Task input ▸
----------------------------------------
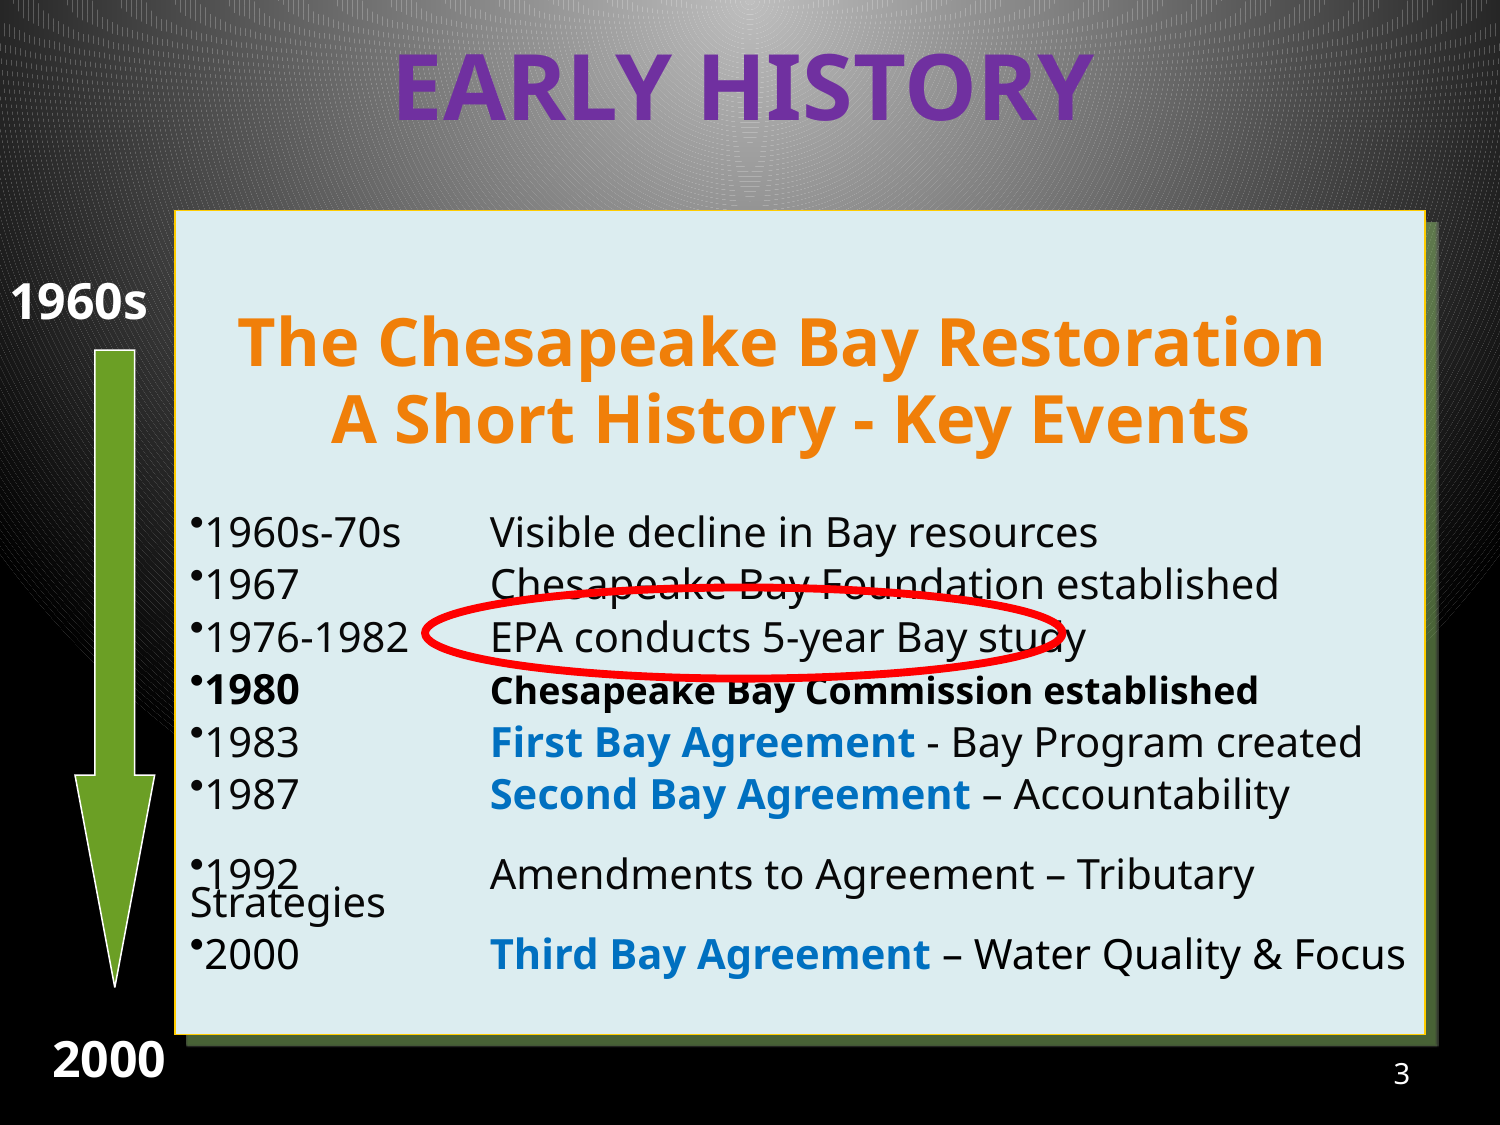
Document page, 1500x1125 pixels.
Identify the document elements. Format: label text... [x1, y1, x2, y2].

text_box The Chesapeake Bay Restoration A Short History - Key Events 1960s-70s Visible decline in Bay resources 1967 Chesapeake Bay Foundation established 1976-1982 EPA conducts 5-year Bay study 1980 Chesapeake Bay Commission established 1983 First Bay Agreement - Bay Program created 1987 Second Bay Agreement – Accountability 1992 Amendments to Agreement – Tributary Strategies 2000 Third Bay Agreement – Water Quality & Focus [174, 210, 1425, 1035]
text_box 3 [1074, 1048, 1425, 1103]
text_box EARLY HISTORY [37, 62, 1450, 206]
text_box 2000 [37, 1020, 197, 1096]
text_box [75, 350, 155, 988]
text_box [421, 583, 1067, 683]
text_box 1960s [0, 262, 163, 338]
----------------------------------------
Assigned task ▸
Give the data again exactly as it appears, but without any images.

Reply ▸
Document page, 1500x1125 pixels.
Identify the document elements. Format: label text... [x1, y1, x2, y2].

text_box The Chesapeake Bay Restoration A Short History - Key Events 1960s-70s Visible decline in Bay resources 1967 Chesapeake Bay Foundation established 1976-1982 EPA conducts 5-year Bay study 1980 Chesapeake Bay Commission established 1983 First Bay Agreement - Bay Program created 1987 Second Bay Agreement – Accountability 1992 Amendments to Agreement – Tributary Strategies 2000 Third Bay Agreement – Water Quality & Focus [174, 210, 1425, 1035]
text_box 3 [1074, 1048, 1425, 1103]
text_box EARLY HISTORY [37, 62, 1450, 206]
text_box 2000 [37, 1020, 197, 1096]
text_box [75, 350, 155, 988]
text_box [421, 583, 1067, 683]
text_box 1960s [0, 262, 163, 338]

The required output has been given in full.